No, unfortunately, the doctor doesn’t know. The doctor won’t know and she can only go by what I tell her during the exam. Until a scan is done, there is no definitive answer. And CT scans, PET scans, anyscans are only done once every few weeks or months.
I remember how difficult it was to wait seven weeks for chemotherapy to begin last year.
I had a hysterectomy in January and the chemo was just going to be proactive. But I still had to wait seven weeks to heal before undergoing chemo. It was, perhaps, more difficult for me because every time I had five minutes to myself, I couldn’t help but think the worst.
Heck, it was difficult to wait the four weeks to have the surgery after diagnosis.
On most days, I feel like people expect answers yesterday — and I hate not having answers for family, friends and colleagues. It’s human nature to want to be able to fix something.
I think it has to do with the smartphone era; we input our symptoms into WebMD and diagnose ourselves. We text a significant other and, if they don’t get back to us ASAP, we’re immediately thinking the worst.
There are days I feel like I should carry flash cards.
Side one: Doing OK, thanks for asking. I feel decent. Every day that I wake up is a good day.
Side two: Nothing has changed. Docs and I are hopeful.

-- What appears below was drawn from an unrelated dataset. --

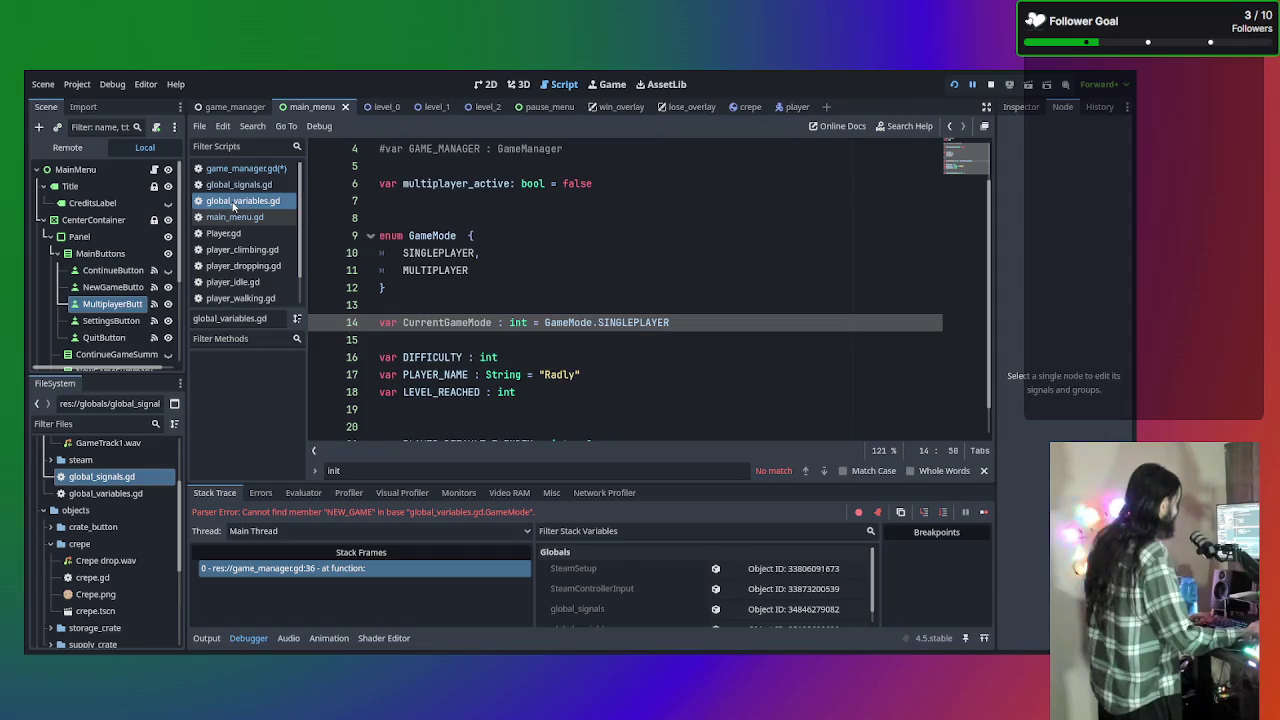
{"action": "left_click", "coordinate": [240, 168]}
{"action": "type", "text": "SIN"}
{"action": "key", "text": "Return"}
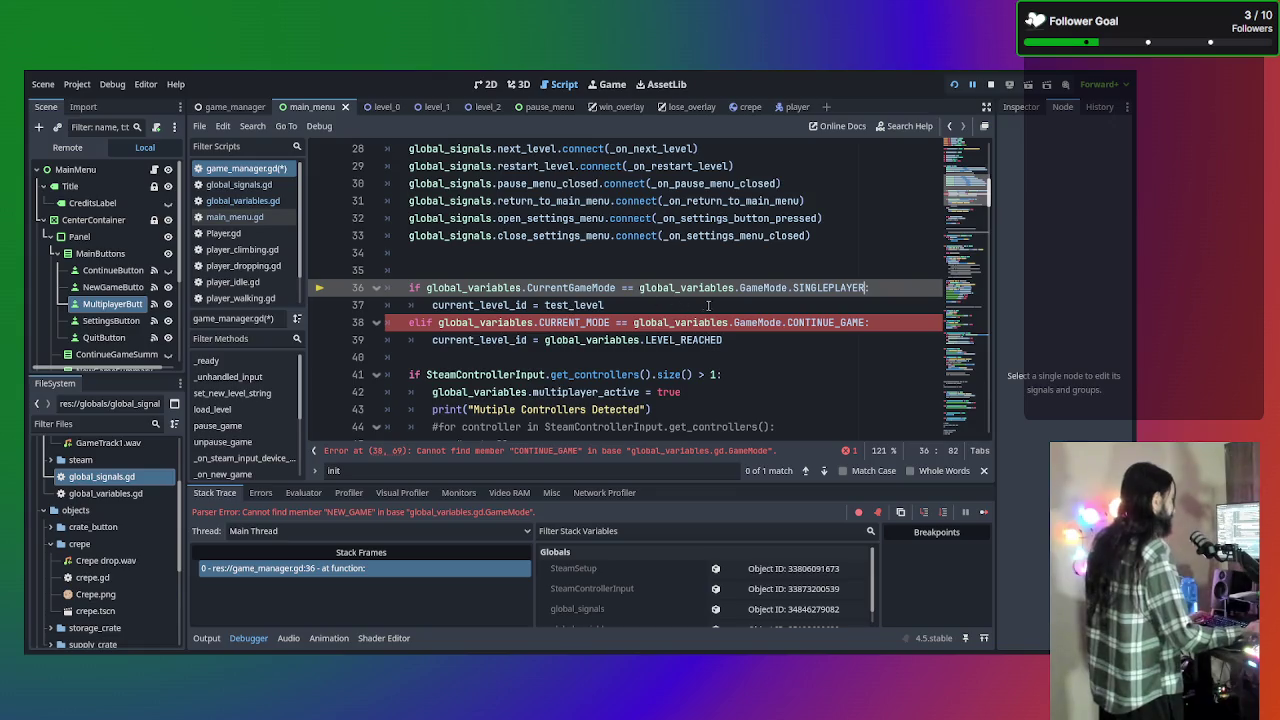
{"action": "left_click_drag", "start_coordinate": [864, 323], "coordinate": [318, 316]}
{"action": "left_click", "coordinate": [784, 328]}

As a cancer patient, it’s flattering to know people care and want answers just as much as I do. Sometimes it’s overwhelming. But I always feel like I’m repeating myself. The same questions are asked by dozens of people every day. It gets repetitive. I’m not blaming anyone because everyone cares.
Parents think waiting for their child to get off the bus on the first day of school or a 20-year-old on the eve of his or her 21st birthday is a lifetime. Seriously, waiting for a CT scan to see how you’re progressing, THAT’S waiting a lifetime.
There is waiting to be told you have the disease, waiting to start treatment, and then waiting to determine whether the medication has done its job.
When you’re finished, it’s waiting and hoping the cancer hasn’t returned.
My routine during last winter (when I was in remission) was a CT scan every three months for the first year; then once every six months until five years clean, then once a year for life. I barely made it six months before we began chemo again.
Honestly, I dislike having to wait for answers, not only in chemo, but in life.
I try to live by the saying: Don’t sweat the small stuff.